La pluridisciplinarité et le multiniveau en lien avec les grands enjeux sociétaux face au changement climatique et avec les objectifs du développement durable ont façonné les semaines de travaux préparatoires et la journée de restitution qui a été marquée par :

  • La restitution des étudiant.e.s de Master 1 (responsables : Frédérique Alban, Grégory Charrier, Olivier Gauthier et Riwalenn Ruault) de l’IUEM qui ont travaillé autour de la problématique : « la vulnérabilité des socioécosystèmes face au changement climatique »,
  • La simulation des négociations réalisée par les étudiant.e.s de Master 2 de l’IUEM,
  • La conférence de presse, où les « journalistes », incarnés par les étudiant.e.s de Licence 3 Géographie (responsable : Pauline Letortu), ont pu interagir avec les étudiant.e.s de Master 2 autour des thématiques abordées.

Un événement bien préparé

Des problématiques comme les contraintes, les critères et les compensations de la mise en place d’aires marines protégées, la réduction de la pollution du secteur de la pêche ou encore la gestion du sol et de l’énergie le long du continuum terre-mer ont été approfondies par les étudiant.e.s de licence et de Master.

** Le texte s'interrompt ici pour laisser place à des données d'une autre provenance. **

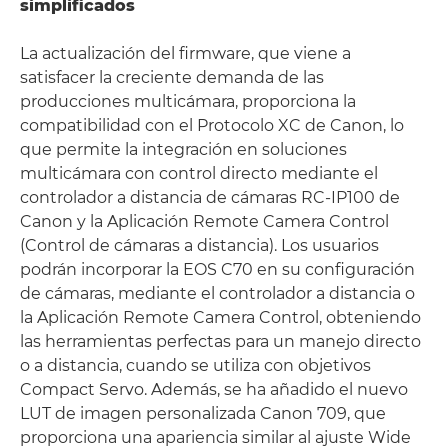
simplificados
La actualización del firmware, que viene a
satisfacer la creciente demanda de las
producciones multicámara, proporciona la
compatibilidad con el Protocolo XC de Canon, lo
que permite la integración en soluciones
multicámara con control directo mediante el
controlador a distancia de cámaras RC-IP100 de
Canon y la Aplicación Remote Camera Control
(Control de cámaras a distancia). Los usuarios
podrán incorporar la EOS C70 en su configuración
de cámaras, mediante el controlador a distancia o
la Aplicación Remote Camera Control, obteniendo
las herramientas perfectas para un manejo directo
o a distancia, cuando se utiliza con objetivos
Compact Servo. Además, se ha añadido el nuevo
LUT de imagen personalizada Canon 709, que
proporciona una apariencia similar al ajuste Wide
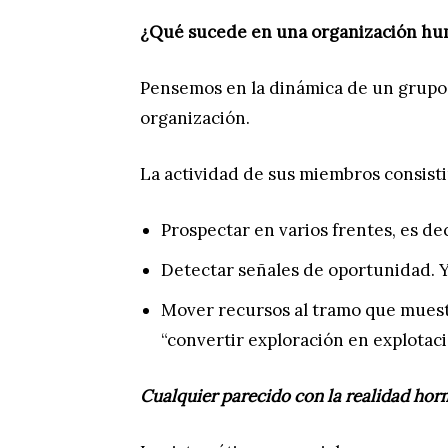
¿Qué sucede en una organización hum
Pensemos en la dinámica de un grupo 
organización.
La actividad de sus miembros consisti
Prospectar en varios frentes, es dec
Detectar señales de oportunidad. 
Mover recursos al tramo que muest
“convertir exploración en explotaci
Cualquier parecido con la realidad hor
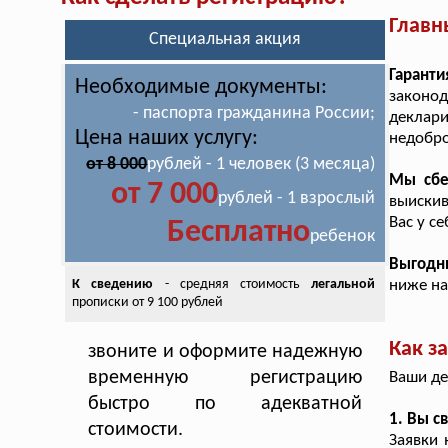
Главн
Специальная акция
Гаранти
Необходимые документы:
законо
- паспорта гражданина России;
деклари
Цена наших услугу:
недобро
от 8 000
рублей - 1 человек (3 месяца)
Мы сбе
от 7 000
рублей - 1 взрослый
выиски
Вас у с
Бесплатно
ребенок
Выгодн
К сведению
- средняя стоимость
легальной
ниже на
прописки от 9 100 рублей
Как з
звоните и оформите надежную
временную регистрацию
Ваши де
быстро по адекватной
1. Вы с
стоимости.
Заявки 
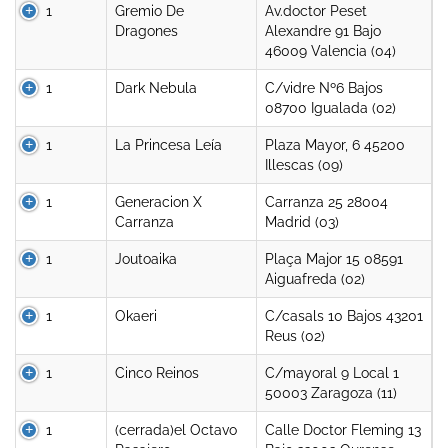
1
Gremio De
Av.doctor Peset
Dragones
Alexandre 91 Bajo
46009 Valencia (04)
1
Dark Nebula
C/vidre Nº6 Bajos
08700 Igualada (02)
1
La Princesa Leía
Plaza Mayor, 6 45200
Illescas (09)
1
Generacion X
Carranza 25 28004
Carranza
Madrid (03)
1
Joutoaika
Plaça Major 15 08591
Aiguafreda (02)
1
Okaeri
C/casals 10 Bajos 43201
Reus (02)
1
Cinco Reinos
C/mayoral 9 Local 1
50003 Zaragoza (11)
1
(cerrada)el Octavo
Calle Doctor Fleming 13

Dans l’UE Sciences & Société (responsable : Adélie Pomade), les étudiant.e.s de Master 2 encadrés par des doctorants ont incarné différents rôles de négociateurs tel que des États de l’Alliance SEA-EU, des ONG, des entreprises multinationales, des minorités et des citoyens des États représentés. Pendant huit semaines, ils ont préparé leurs travaux qui ont servi d’arguments concrets lors des négociations autour des points clés des objectifs du développement durable (ODD). La finalité des négociations était d’aboutir à un accord commun en respectant les cibles des ODD émergeant des explorations des différentes problématiques.

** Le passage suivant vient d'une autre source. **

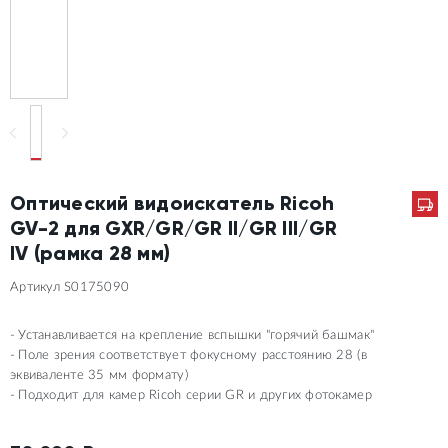
Оптический видоискатель Ricoh
GV-2 для GXR/GR/GR II/GR III/GR
IV (рамка 28 мм)
Артикул S0175090
Устанавливается на крепление вспышки "горячий башмак"
Поле зрения соответствует фокусному расстоянию 28 (в
эквиваленте 35 мм формату)
Подходит для камер Ricoh серии GR и других фотокамер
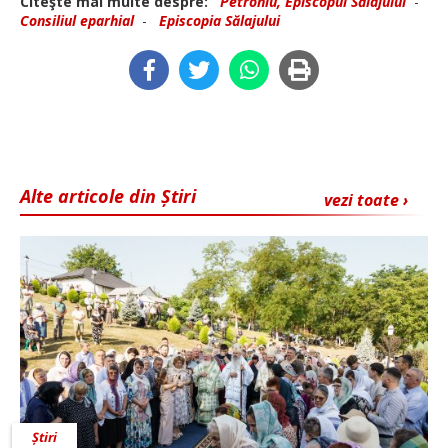
Citeşte mai multe despre:
Petroniu, Episcopul Sălajului
-
Consiliul eparhial
-
Episcopia Sălajului
Alte articole din Știri
vezi toate ›
Știri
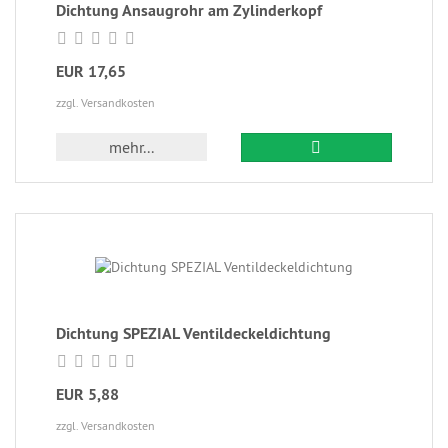
Dichtung Ansaugrohr am Zylinderkopf
EUR 17,65
zzgl. Versandkosten
mehr...
Dichtung SPEZIAL Ventildeckeldichtung
EUR 5,88
zzgl. Versandkosten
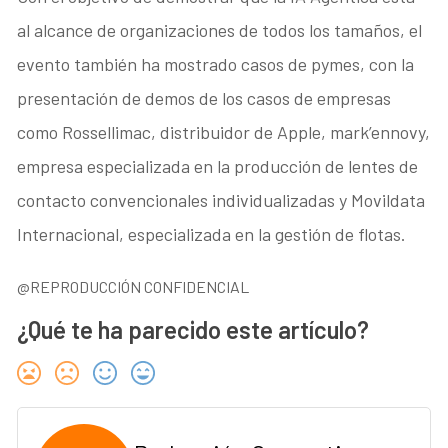
al alcance de organizaciones de todos los tamaños, el
evento también ha mostrado casos de pymes, con la
presentación de demos de los casos de empresas
como Rossellimac, distribuidor de Apple, mark’ennovy,
empresa especializada en la producción de lentes de
contacto convencionales individualizadas y Movildata
Internacional, especializada en la gestión de flotas.
@REPRODUCCIÓN CONFIDENCIAL
¿Qué te ha parecido este artículo?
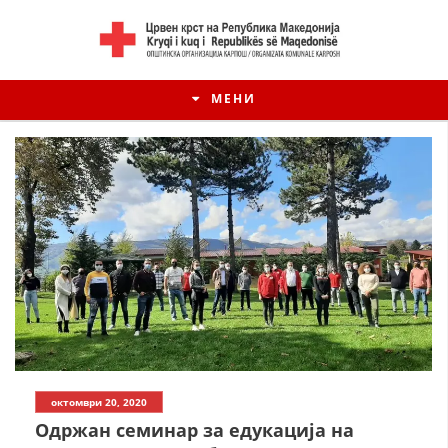
МЕНИ
октомври 20, 2020
Одржан семинар за едукација на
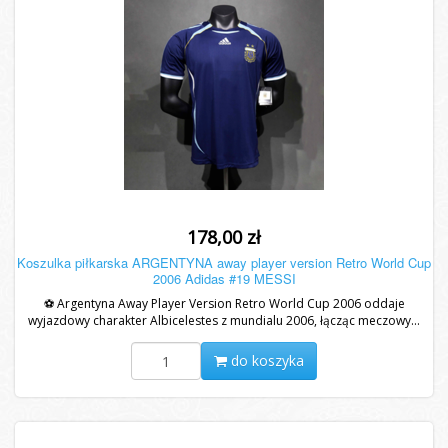
178,00 zł
Koszulka piłkarska ARGENTYNA away player version Retro World Cup
2006 Adidas #19 MESSI
⚽ Argentyna Away Player Version Retro World Cup 2006 oddaje
wyjazdowy charakter Albicelestes z mundialu 2006, łącząc meczowy...
do koszyka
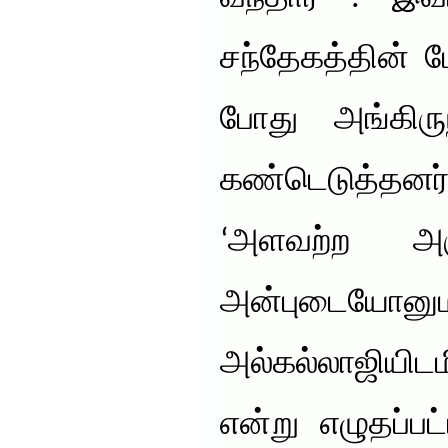
சந்தேகத்தின் 
போது அங்கிரு
கண்டெடுத்தனர
‘அளவற்ற அர
அன்புடையோ
அல்கல்லாஜியிடம
என்று எழுதப்பட்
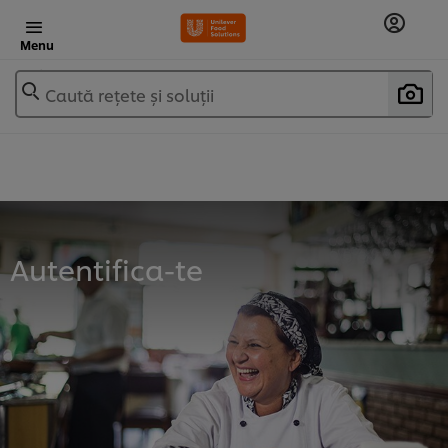
Menu
Caută rețete și soluții
Autentifica-te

Dans l’UE « Terrain » (responsable : Pauline Letortu), les étudiant.e.s de Licence 3 de géographie ont endossé le rôle de médias aux lignes éditoriales variées (scientifique, généralistes ou engagé entre autres) et avaient comme objectif de produire des questions, de les poser aux étudiant.e.s de Master 2 et de se servir de leurs réponses pour créer un rendu journalistique de format libre (article, vidéo, podcast…) en accord avec la ligne éditoriale choisie.

Dans le détail de la journée de restitution, la matinée du 15 novembre était consacrée à la simulation des négociations. En fin de matinée, un document comprenant les points d’accords, de divergence et les commentaires additionnels de ce temps d’échange a été rédigé. Le lancement de la simulation de conférence de presse de l’après-midi a été marqué par le retour d’expérience de deux étudiantes de Master 2 sur la COP27, en direct depuis Charm el-Cheikh en Égypte. Ensuite, chaque groupe d’étudiant.e.s a présenté les résultats des négociations de la matinée en fonction de leur problématique et de leur ODD. Un temps d’échange était ensuite prévu pour que les étudiant.e.s de licence puissent poser leurs questions.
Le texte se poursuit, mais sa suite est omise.